*** Opening of Page extract ***

[Coco] CoCo bitbanger does 115200 bps !

Wed Apr 5 18:22:40 EDT 2006

Could you give yourself more cycles by preloading the DP register with  
$FF, and then doing ldb <$22 when reading the bits? Would that give you  
enough extra time to either bump it up in speed, or add a little code for  
reliability testing?

On Wed, 05 Apr 2006 07:30:05 -0600, Boisy Pitre <boisy at boisypitre.com>  
wrote:

> On Apr 4, 2006, at 11:41 PM, George's Coco Address wrote:
>
>> I'm a bit ignorant about just how fast the coco can process data. So,  
>> please be kind to me when I present my thoughts on this..
>>
>> If we were to process 115,200 bits per second through the bitbanger  
>> port, how many clock cycles and instructions per bit, would this  
>> require?
>> I pushed this into my calculator and found that each bit from the  
>> bitbanger port takes about fifteen and a half clock cycles per bit when  
>> the coco is running at 1.78mhz. Machine code instructions take several  
>> clock cycles. Don't ask me how many, but I know it isn't one per cycle.

*** Close of Page extract ***
*** Opening of Extracted information ***

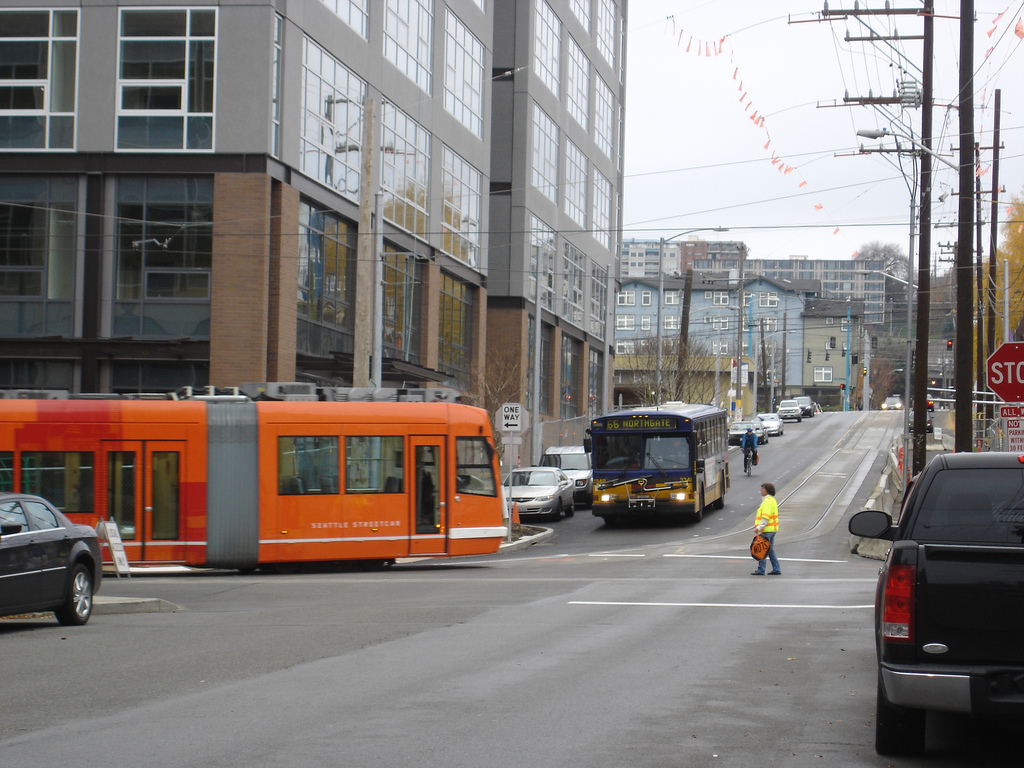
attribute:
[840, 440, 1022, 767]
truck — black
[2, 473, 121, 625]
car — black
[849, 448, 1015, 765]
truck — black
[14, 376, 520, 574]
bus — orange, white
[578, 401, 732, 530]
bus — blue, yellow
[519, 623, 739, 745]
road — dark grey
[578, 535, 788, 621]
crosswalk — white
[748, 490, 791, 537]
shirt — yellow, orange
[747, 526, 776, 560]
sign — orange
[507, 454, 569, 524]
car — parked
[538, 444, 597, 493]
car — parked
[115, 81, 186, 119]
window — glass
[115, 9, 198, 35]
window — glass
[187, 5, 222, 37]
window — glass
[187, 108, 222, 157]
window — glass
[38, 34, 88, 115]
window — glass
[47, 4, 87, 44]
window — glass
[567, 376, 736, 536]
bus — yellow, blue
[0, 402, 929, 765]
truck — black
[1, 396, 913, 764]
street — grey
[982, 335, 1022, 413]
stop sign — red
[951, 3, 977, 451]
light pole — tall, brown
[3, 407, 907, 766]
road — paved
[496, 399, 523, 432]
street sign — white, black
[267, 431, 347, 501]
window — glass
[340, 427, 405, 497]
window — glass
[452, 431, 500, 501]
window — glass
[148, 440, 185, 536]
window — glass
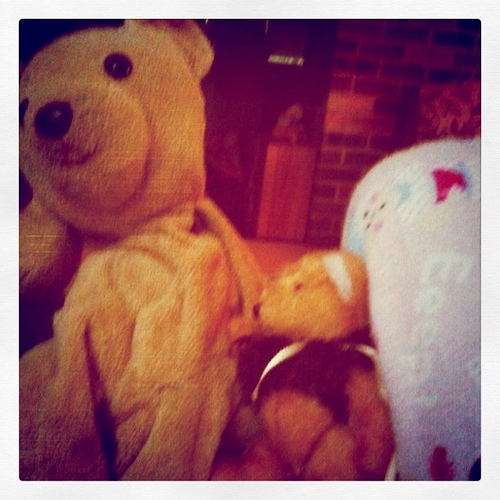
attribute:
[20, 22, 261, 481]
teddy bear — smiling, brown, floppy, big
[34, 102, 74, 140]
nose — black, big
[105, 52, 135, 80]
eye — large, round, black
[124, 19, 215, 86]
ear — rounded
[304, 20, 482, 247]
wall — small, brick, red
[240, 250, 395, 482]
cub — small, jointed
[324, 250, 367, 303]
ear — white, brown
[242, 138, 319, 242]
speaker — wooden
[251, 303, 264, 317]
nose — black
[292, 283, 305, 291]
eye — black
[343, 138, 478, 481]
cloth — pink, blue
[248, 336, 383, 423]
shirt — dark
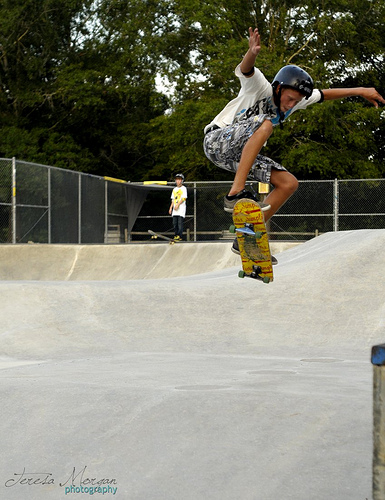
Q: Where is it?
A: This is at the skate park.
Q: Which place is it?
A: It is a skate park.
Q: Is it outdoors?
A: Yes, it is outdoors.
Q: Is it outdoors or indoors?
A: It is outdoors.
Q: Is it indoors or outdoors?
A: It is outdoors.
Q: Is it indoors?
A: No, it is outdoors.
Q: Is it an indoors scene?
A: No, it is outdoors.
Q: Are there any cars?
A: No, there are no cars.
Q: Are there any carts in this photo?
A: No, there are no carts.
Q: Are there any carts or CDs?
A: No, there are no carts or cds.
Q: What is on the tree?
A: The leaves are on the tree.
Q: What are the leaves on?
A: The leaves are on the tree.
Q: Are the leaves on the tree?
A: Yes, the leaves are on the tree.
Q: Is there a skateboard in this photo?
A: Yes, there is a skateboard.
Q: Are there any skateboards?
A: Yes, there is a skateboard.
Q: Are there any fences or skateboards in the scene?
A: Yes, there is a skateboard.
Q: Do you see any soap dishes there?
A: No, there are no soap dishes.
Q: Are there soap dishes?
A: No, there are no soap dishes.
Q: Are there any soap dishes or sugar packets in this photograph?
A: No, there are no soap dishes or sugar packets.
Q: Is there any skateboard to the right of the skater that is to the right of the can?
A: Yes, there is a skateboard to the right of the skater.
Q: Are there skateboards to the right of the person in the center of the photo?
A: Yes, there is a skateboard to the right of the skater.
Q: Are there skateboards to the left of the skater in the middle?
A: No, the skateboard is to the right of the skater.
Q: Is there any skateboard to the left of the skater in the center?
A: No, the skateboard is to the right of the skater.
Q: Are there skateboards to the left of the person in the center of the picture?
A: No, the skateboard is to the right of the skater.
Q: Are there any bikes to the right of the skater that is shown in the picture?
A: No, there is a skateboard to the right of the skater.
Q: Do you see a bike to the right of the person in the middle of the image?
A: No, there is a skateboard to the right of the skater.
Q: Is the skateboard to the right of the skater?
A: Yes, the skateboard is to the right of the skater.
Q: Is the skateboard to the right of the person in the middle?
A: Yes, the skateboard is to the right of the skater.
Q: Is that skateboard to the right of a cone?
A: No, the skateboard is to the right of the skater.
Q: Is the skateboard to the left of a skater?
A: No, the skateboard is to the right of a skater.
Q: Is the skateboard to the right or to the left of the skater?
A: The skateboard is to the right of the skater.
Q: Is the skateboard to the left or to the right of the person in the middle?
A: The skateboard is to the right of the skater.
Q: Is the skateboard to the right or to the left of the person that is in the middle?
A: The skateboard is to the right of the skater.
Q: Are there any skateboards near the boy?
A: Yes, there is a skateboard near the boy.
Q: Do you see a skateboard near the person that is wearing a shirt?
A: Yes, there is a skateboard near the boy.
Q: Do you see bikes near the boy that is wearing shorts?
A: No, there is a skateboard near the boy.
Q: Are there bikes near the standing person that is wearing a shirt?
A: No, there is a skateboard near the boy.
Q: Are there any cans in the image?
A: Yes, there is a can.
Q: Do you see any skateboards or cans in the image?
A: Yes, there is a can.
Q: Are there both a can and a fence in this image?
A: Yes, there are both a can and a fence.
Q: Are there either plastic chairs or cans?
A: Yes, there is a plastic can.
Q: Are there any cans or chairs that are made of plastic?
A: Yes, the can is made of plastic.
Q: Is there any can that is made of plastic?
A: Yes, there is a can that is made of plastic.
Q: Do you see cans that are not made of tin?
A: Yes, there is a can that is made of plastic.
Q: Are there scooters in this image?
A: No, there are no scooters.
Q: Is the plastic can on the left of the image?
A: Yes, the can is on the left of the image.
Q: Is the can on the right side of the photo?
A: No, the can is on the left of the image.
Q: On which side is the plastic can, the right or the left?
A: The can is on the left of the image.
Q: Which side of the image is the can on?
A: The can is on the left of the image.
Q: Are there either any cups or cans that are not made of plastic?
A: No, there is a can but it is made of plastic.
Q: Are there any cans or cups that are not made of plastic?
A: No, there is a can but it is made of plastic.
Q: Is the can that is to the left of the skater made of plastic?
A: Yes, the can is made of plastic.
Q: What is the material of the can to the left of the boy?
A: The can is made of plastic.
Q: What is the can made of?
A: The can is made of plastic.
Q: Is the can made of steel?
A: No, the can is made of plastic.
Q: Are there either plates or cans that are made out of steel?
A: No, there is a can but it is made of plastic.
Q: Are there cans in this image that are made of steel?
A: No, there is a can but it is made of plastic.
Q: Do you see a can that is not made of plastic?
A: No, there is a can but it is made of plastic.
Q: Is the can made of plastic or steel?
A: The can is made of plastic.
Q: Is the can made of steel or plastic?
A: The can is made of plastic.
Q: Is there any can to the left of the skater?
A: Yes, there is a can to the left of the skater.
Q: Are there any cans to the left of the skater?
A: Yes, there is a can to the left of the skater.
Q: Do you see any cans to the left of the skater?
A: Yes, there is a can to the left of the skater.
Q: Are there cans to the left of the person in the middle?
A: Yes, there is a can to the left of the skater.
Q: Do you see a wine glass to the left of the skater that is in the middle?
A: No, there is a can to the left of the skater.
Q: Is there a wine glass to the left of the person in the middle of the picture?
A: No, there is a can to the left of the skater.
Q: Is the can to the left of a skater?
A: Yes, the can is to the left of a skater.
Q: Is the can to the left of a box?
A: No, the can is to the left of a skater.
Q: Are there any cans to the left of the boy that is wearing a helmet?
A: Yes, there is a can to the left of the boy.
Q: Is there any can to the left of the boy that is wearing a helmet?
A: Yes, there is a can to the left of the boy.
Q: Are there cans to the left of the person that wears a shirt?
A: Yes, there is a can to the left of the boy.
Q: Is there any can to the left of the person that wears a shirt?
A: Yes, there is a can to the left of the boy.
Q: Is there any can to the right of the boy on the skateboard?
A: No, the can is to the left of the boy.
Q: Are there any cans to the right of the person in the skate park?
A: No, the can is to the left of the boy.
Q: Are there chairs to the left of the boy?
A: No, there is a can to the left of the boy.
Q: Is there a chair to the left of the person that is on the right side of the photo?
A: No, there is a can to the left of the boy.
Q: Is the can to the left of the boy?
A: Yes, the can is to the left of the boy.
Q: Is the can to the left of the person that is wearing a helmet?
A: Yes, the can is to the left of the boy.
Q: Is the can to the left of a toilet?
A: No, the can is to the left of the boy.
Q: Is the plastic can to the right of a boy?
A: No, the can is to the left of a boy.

*** Close of Extracted information ***

### [Activity list]
(1) In the CoCo bitbanger thread, what value does the reply suggest preloading into the DP register?
(2) Print the part of the CoCo bitbanger thread starting with "Could you give" and going on through "reliability testing?".
Draw only on the CoCo bitbanger thread.

### [Task results]
(1) $FF

(2)
Could you give yourself more cycles by preloading the DP register with  
$FF, and then doing ldb <$22 when reading the bits? Would that give you  
enough extra time to either bump it up in speed, or add a little code for  
reliability testing?